Our Schools are Doing Too Much to Save the Planet
Our schools are doing way too much to save the planet.
At first glance this seems a ridiculous thing to say- how could one possibly do too much? The UN has set massive sustainability goals for 2030. Recent articles have outlined the amount of work that will need to be done in order to meet the 2 percent goal for global emissions agreed to by most countries on Earth. It is a staggering goal that no nation is yet set to meet. The immediate reaction to this knowledge is cognitive dissonance- meeting these goals is currently impossible, yet facing the prospects of not getting it done is equally impossible. We react by doing what we can while exclaiming in a panic, ‘There is so much to do! We must do something!’ For a moment, I would like to focus on the verb, ‘doing’.

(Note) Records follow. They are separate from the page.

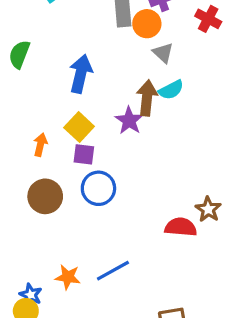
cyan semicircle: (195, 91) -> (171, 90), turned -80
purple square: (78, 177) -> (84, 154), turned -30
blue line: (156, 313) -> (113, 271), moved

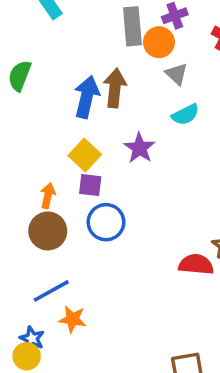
brown arrow: (147, 98) -> (115, 88), moved
orange arrow: (40, 145) -> (48, 196), moved
blue line: (113, 271) -> (51, 291), moved

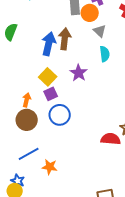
cyan semicircle: (185, 115) -> (105, 54), turned -70
purple square: (90, 185) -> (51, 94), turned -32
orange star: (72, 319) -> (50, 167), moved

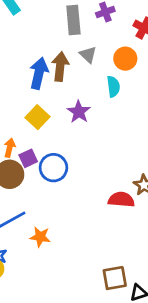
orange circle: (90, 13) -> (125, 59), moved
gray triangle: (100, 31) -> (88, 55), moved
purple square: (51, 94) -> (28, 158), moved

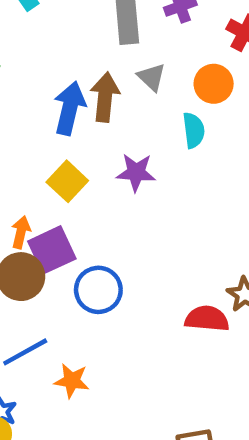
purple star: (79, 112) -> (136, 172), turned -30
purple square: (28, 158) -> (52, 250), size x1.5
blue circle: (53, 168) -> (98, 290), moved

In the schools around the area I live I see many things that schools are doing to save the planet; cleaning up beaches, designing solar lights, reducing food and paper waste, planting gardens and creating art installations from garbage. How can that be bad? It is certainly positive and well-meaning. It is involved with the environment and building competencies creating solutions. It is absolutely not bad to be doing these things, yet I would like to emphasize that by putting ‘doing’ as the focal point of our efforts to work toward environmental wholeness, we are in fact continuing with ‘business as usual’ in terms of how we humans have interacted with the planet in the last many hundred years.